Secondo una leggenda meno conosciuta e circolante in ambiente massonico, l'ordine sarebbe invece stato creato nell'anno 46, quando il saggio gnostico alessandrino Ormus e sei suoi discepoli si convertirono al Cristianesimo ad opera di San Marco, fondendo la dottrina cristiana con i misteri egiziani: Christian Rosenkreuz sarebbe stato iniziato a quest'ordine, divenendone il gran maestro, invece di averlo fondato.
In realtà quella che era conosciuta agli inizi del XVII secolo come la "Società dei Rosa Croce" era probabilmente un piccolo numero di individui isolati che condividevano alcuni punti di vista, apparentemente il loro solo legame. Non esiste alcuna traccia di una società che tenesse incontri o assegnasse cariche. Secondo le numerose opere che ne parlano, i Rosa Croce erano probabilmente riformatori religiosi e morali, che utilizzavano mezzi per l'epoca ritenuti scientifici, in particolare l'alchimia, per far conoscere le proprie opinioni. I loro scritti sono permeati di misticismo od occultismo e suggeriscono significati nascosti che potrebbero essere compresi solo dagli iniziati.

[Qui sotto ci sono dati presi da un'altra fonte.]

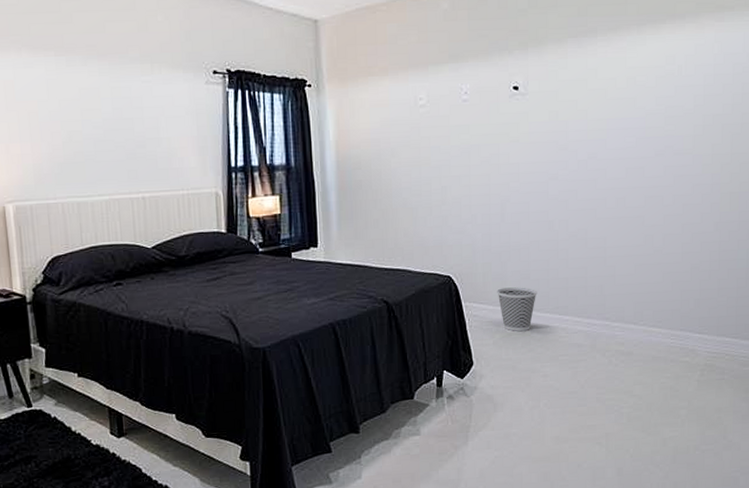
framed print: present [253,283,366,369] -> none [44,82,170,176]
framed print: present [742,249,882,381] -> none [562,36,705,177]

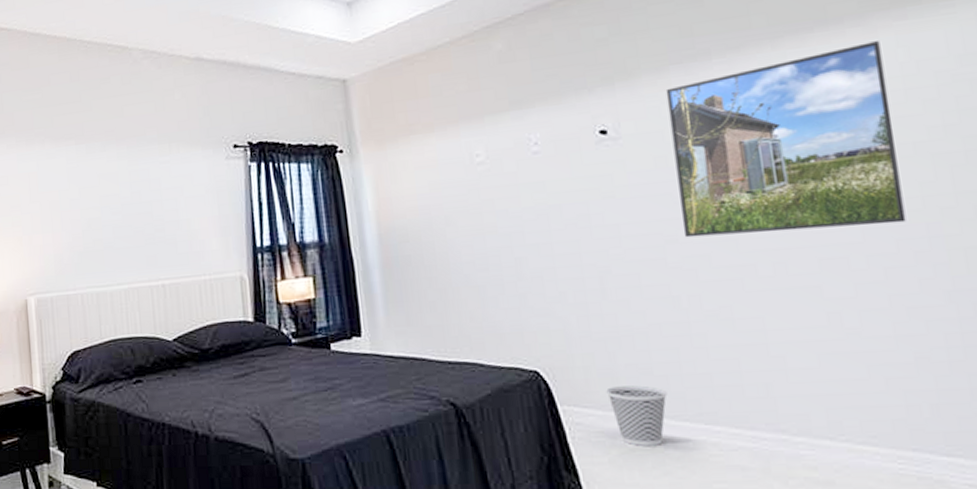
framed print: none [562,36,705,177] -> present [665,41,907,238]

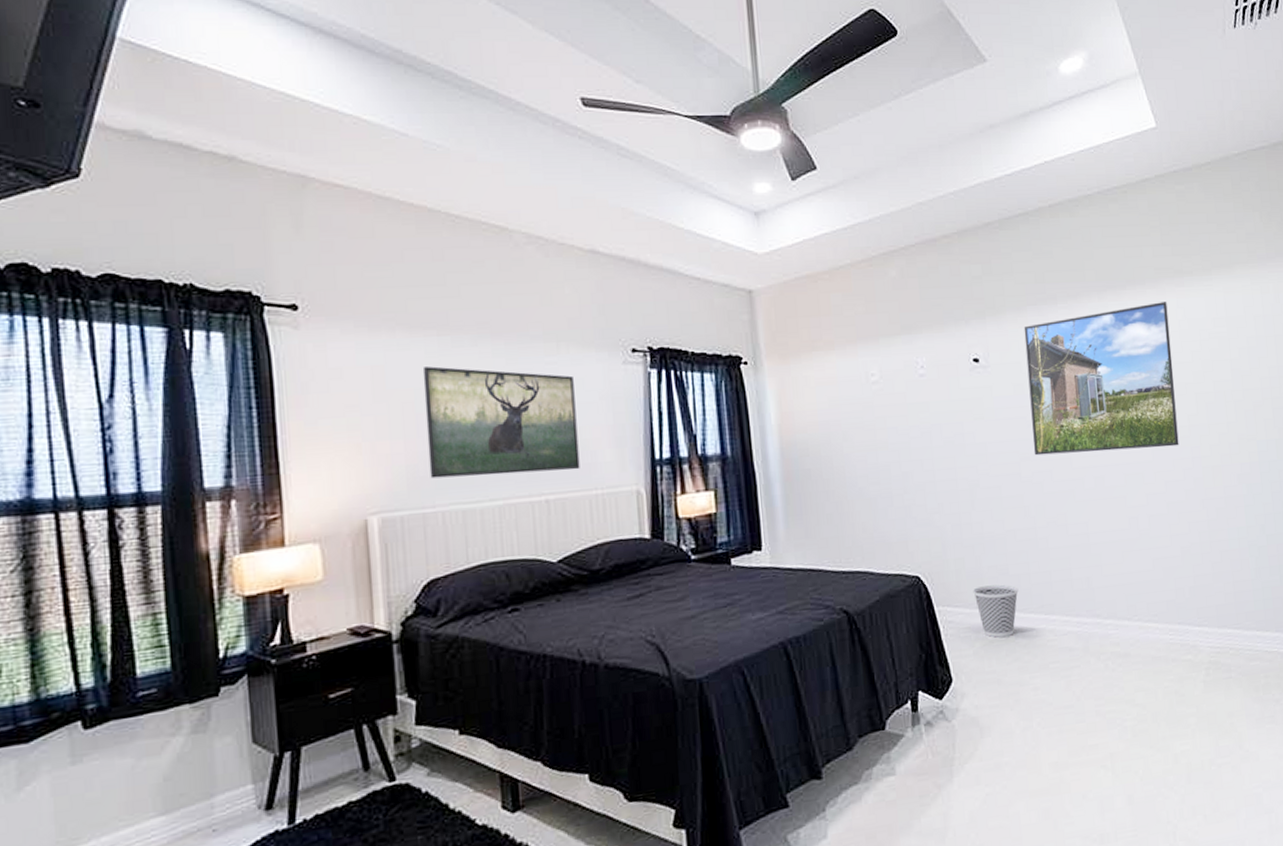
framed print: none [65,170,190,266] -> present [422,366,580,479]

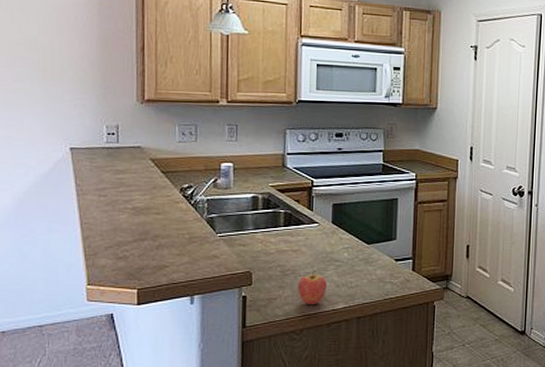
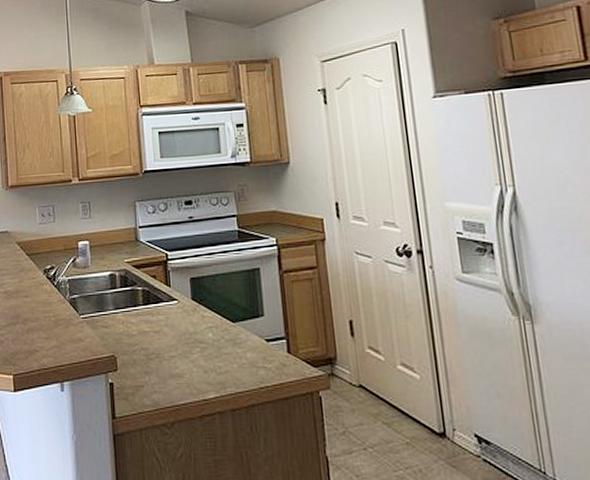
fruit: present [297,270,327,306] -> none [163,353,194,395]

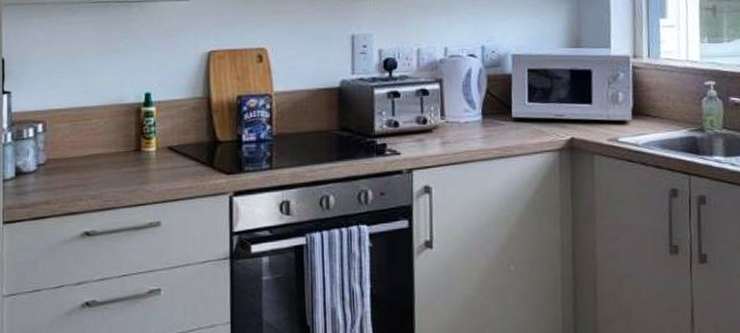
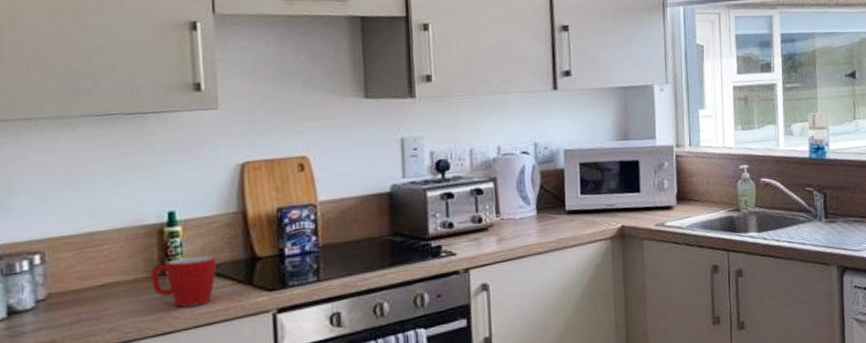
mug: none [129,136,183,182] -> present [151,256,216,307]

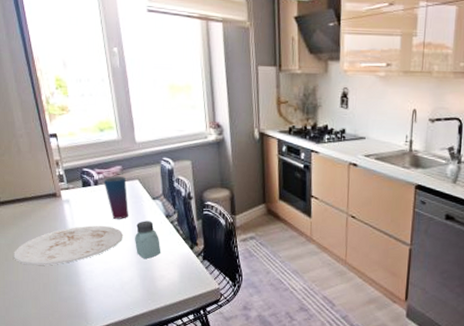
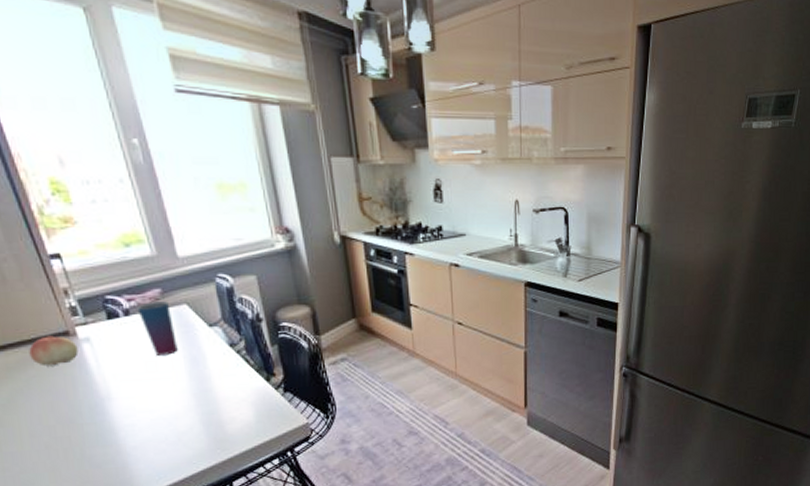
plate: present [14,225,124,266] -> none [12,365,174,429]
fruit: none [29,195,61,219] -> present [29,336,79,367]
saltshaker: present [135,221,161,259] -> none [190,353,228,401]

Essi sostengono di essere stati fondati da Christian RosenKreutz, che sarebbe nato in Germania nel 1378 e sarebbe morto a 106 anni, nel 1484; sostengono di avere il dono dell’invisibilità e di poter parlare tutte le lingue. Invitano chi vuole aderire alla loro confraternita a manifestare la loro intenzione, ma affermano che chi vuole diventare dei loro non deve cercarli; saranno loro a trovare il nuovo adepto, qualora lo considerino degno. Essi hanno un piano di riforma universale, politica, religiosa ed artistica il cui fine è il miglioramento del mondo intero. Nel manifesto rosacrociano compaiono alcune delle loro regole base: - Curare i malati senza compenso - Adattarsi agli usi e costumi e modo di vestire del paese in cui si trovano - Adottare la sigla RC per le associazioni che essi fonderanno (o anche CR. La Rosa Rossa ovviamente adotterà la RR). Il loro simbolo è una rosa rossa, incastonata su una croce d’oro. Sotto alla Croce compare un pellicano che dà da mangiare ai suoi piccoli. La loro sapienza si rifà alla tradizione Cristiana ma anche alla Cabala, all’alchimia, ai Tarocchi e alle dottrine orientali induiste e buddiste. Se per qualcuno tutto ciò può sembrare un guazzabuglio sconclusionato, probabilmente ha ragione chi dice che la conoscenza e la sapienza dei Rosacroce sono difficilmente eguagliabili. Non solo perché – non a caso – furono Rosacroce le persone più influenti e geniali di tutti i tempi (da Dante, a Paracelso, Leonardo, Comenio, Galileo, Bacone, Shakespeare, Leibniz, Cartesio, ecc...), ma perché, leggendo gli scritti Rosacrociani, si ha spesso l’idea che costoro abbiano realmente un grado di conoscenze più elevate della media. E’ sufficiente leggere un romanzo dell’800, “Zanoni”, scritto da Edward Bulwer Lytton, probabilmente un Rosacroce. Un romanzo semplicemente stupendo in cui si riconosce, al di là della parte di fantasia, un sapere e una conoscenza superiore a quello di molti scienziati di oggi, e vi si trovano risposte soddisfacenti a molti dei più elementari quesiti riguardo alla vita e alla morte, quesiti che tutt’ora la nostra scienza continua a porsi senza dare alcuna risposta convincente.